Выбрать главу

— Могу я иметь при себе запасной наушник, чтобы быть уверенной наверняка, что она прислушивается к вам?

— И иметь возможность приструнить дочь? Прошу вас, только не вмешивайтесь, если не будет веской на то причины. Пусть Грация не знает, что вы ее контролируете. Через год девочке придется вести интервью в одиночку, так что пусть тренируется сейчас. Но позвольте спросить, госпожа Голдман… Если вы так не уверены в дочери, то почему не воспротивились ее желанию?

— Это все муж, — устало отвечает Лисса, нахмурив четко очерченные брови. — Он очень любит дочку. Я могла запретить Грации стать ведущей, но отказать в просьбе Меркурию — выше моих сил. Только прошу вас, пусть это останется строго между нами! — главный распорядитель Голодных Игр смущенно опускает взгляд. Это же совершеннейшее несоответствие образу: она должна быть сильной, волевой и гордой, а на деле выходит, что муж вьет из нее веревки. Впрочем, Меркурий поступает так лишь тогда, когда дело касается Грации, считая, что Лисса необоснованно строга с ней. Что поделать, госпожа Голдман втайне стыдится дочери: та непохожа ни на нее, ни на Меркурия — обычная капитолийская девушка, каких сотни. Хотя в юности Лисса тоже походила на других, пока не осознала свое призвание. Тогда в ней что-то переменилось — может, переменится и в Грации? В надежде на это она и дала дочери шанс.

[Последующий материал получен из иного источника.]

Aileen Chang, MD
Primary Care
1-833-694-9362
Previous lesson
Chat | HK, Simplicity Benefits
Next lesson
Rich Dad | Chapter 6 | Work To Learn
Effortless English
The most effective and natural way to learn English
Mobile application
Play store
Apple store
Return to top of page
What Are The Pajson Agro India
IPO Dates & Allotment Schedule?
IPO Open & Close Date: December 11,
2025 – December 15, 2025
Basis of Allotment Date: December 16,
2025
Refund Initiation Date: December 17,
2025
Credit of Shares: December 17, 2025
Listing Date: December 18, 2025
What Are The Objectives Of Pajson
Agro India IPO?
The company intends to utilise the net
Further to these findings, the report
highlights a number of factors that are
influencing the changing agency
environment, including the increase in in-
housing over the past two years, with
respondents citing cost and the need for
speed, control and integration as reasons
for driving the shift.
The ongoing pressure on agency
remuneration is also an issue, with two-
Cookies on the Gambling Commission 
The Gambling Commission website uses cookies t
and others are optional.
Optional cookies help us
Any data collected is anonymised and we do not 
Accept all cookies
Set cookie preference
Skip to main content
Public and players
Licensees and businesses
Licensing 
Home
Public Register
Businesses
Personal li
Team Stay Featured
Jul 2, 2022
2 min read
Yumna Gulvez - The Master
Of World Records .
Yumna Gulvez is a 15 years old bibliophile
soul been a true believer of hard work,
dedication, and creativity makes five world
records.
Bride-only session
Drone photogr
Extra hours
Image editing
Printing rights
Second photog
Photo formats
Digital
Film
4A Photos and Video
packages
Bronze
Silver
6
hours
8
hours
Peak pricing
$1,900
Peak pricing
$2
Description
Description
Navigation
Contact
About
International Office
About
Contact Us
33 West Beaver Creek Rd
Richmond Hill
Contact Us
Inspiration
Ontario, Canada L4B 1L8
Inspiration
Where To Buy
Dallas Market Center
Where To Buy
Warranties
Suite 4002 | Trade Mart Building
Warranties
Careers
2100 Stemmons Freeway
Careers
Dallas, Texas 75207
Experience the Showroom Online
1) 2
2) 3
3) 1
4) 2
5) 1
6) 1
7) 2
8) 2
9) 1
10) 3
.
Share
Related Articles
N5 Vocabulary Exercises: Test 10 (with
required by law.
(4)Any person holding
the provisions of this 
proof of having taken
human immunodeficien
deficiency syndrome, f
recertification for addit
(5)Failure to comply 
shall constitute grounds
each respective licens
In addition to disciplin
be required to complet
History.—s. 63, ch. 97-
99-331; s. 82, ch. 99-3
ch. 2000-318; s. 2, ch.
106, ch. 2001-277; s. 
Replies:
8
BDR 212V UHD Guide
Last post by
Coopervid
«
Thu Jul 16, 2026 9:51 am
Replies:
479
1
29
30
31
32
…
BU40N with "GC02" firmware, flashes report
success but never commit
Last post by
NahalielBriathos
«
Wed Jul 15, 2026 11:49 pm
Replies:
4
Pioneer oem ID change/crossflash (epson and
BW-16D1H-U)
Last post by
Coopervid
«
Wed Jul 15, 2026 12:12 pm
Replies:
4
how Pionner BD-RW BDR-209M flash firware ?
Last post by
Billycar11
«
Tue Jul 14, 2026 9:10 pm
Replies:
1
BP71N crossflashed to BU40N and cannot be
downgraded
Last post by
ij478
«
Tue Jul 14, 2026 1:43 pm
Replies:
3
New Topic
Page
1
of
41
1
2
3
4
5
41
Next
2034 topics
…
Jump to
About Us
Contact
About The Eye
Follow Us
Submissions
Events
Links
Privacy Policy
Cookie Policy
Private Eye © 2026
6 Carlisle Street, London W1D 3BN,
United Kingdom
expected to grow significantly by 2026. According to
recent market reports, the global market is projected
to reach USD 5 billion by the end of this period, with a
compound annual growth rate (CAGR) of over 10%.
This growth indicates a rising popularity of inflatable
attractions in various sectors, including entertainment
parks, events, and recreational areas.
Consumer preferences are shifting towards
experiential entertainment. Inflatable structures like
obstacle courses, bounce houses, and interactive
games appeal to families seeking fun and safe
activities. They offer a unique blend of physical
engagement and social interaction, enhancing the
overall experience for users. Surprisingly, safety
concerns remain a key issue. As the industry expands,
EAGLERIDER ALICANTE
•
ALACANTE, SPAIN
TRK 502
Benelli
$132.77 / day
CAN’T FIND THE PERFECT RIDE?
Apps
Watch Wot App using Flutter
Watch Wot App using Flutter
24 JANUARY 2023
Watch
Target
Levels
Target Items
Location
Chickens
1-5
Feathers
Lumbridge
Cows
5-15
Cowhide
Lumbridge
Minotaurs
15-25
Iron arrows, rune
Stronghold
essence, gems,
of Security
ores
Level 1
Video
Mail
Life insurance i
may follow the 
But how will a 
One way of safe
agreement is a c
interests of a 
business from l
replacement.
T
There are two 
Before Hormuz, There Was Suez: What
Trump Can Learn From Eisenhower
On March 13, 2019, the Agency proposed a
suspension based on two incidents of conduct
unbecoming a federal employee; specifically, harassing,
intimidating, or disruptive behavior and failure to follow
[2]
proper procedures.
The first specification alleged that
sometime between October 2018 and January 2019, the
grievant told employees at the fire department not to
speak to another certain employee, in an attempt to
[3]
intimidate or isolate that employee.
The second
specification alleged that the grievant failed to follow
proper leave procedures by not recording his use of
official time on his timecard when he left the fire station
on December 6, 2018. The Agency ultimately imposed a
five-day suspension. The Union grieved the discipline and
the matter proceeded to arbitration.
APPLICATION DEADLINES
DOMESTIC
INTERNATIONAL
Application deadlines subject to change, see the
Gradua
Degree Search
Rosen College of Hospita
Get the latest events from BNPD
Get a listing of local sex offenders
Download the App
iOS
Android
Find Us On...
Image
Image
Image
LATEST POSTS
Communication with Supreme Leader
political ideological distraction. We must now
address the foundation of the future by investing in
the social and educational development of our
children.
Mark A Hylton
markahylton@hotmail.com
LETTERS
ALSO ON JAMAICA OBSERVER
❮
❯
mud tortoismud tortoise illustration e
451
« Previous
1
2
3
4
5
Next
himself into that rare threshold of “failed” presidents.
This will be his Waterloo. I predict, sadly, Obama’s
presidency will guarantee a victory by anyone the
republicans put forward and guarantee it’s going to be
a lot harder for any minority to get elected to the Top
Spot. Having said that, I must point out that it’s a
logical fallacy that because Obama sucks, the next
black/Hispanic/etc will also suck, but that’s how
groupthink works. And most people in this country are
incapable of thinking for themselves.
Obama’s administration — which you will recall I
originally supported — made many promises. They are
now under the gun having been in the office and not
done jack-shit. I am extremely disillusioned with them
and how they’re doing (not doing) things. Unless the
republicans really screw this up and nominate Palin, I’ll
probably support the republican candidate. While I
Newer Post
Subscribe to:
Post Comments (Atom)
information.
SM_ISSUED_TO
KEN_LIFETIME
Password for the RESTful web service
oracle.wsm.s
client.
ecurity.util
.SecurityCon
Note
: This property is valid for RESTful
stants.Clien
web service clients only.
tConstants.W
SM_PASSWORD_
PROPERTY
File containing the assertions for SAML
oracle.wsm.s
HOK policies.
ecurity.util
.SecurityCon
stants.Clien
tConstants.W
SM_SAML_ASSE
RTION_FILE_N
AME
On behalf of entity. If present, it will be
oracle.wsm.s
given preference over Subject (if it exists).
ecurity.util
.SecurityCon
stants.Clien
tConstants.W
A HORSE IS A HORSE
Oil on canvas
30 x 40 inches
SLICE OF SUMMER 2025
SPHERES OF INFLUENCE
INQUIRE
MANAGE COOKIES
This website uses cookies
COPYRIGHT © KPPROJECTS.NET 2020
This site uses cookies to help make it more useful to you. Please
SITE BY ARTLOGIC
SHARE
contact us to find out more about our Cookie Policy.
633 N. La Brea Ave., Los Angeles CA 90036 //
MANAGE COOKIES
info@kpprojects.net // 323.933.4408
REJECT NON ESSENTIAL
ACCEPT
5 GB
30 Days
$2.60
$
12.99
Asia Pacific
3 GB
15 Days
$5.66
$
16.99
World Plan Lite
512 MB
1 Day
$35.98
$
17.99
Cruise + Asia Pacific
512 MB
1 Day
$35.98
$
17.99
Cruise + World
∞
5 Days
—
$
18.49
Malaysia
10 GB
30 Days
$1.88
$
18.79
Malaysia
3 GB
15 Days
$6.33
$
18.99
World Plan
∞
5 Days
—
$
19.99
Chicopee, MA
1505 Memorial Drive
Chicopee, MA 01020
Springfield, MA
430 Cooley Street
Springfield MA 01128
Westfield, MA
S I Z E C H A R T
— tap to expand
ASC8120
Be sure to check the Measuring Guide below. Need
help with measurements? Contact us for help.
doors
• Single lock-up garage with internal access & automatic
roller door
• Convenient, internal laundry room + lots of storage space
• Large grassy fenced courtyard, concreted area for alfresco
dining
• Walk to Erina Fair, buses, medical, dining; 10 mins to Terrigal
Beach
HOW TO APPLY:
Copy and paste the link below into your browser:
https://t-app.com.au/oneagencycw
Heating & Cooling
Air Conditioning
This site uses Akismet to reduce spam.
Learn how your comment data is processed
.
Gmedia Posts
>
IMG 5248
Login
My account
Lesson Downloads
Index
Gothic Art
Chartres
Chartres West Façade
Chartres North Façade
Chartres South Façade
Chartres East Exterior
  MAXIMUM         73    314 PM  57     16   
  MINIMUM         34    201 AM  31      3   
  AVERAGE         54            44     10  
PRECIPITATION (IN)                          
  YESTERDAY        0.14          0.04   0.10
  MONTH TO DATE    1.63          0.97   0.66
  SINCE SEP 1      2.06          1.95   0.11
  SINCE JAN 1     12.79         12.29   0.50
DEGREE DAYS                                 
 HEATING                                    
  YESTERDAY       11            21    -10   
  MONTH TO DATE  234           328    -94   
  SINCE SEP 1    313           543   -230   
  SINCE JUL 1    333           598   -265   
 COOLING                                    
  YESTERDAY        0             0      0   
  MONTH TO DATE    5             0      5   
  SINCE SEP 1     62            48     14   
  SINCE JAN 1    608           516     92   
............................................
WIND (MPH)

Урсула понимающе кивает и обещает молчать — впрочем, не будь Лисса в ней уверена, она и словом бы не обмолвилась той о своих слабостях. Но ведущей пора возвращаться в гримерную: до начала интервью все меньше времени, а ей нужно и самой подготовиться к выходу на сцену. Да и Лиссе стоит поправить макияж — и прикрепить наушник, чтобы иметь возможность контролировать дочь вместе с Урсулой. Крохотное приспособление крепится к уху и легко маскируется прядью выкрашенных в иссиня-черный цвет волос, собранных в элегантную прическу. Лисса подкрашивает губы, оправляет белоснежное кружево на воротнике-стойке темного гипюрового платья, дожидается супруга и вместе с ним проходит в зрительный зал, заняв почетное место в распорядительской ложе. Он задумчиво теребит в руках свой веер-стилет, за двадцать пять лет Голодных Игр ставший чем-то вроде ее талисмана, и изучает публику, но вот раздается музыка, и под аплодисменты на сцене появляется обворожительная Урсула Фрай под руку с Бахусом Дисчертом. Урсула мало изменилась за те годы, что ее не видел зритель: все такая же обаятельная, одетая в темного цвета платье в пол — на этот раз бордовое, с обнаженными руками и палантином, наброшенным на плечи. Волосы, как всегда, природного каштанового оттенка — в этот раз они собраны мерцающей заколкой в низкий хвост, спадающий по спине роскошными локонами. Лисса одобрительно кивает: да, Урсула Фрай совсем не похожа на типичную капитолийку — в отличие от Бахуса, одетого в ярко-зеленый пиджак и прикрывающего лысину фиолетовым париком. Но Бахуса любят за его обаяние, что ни говори.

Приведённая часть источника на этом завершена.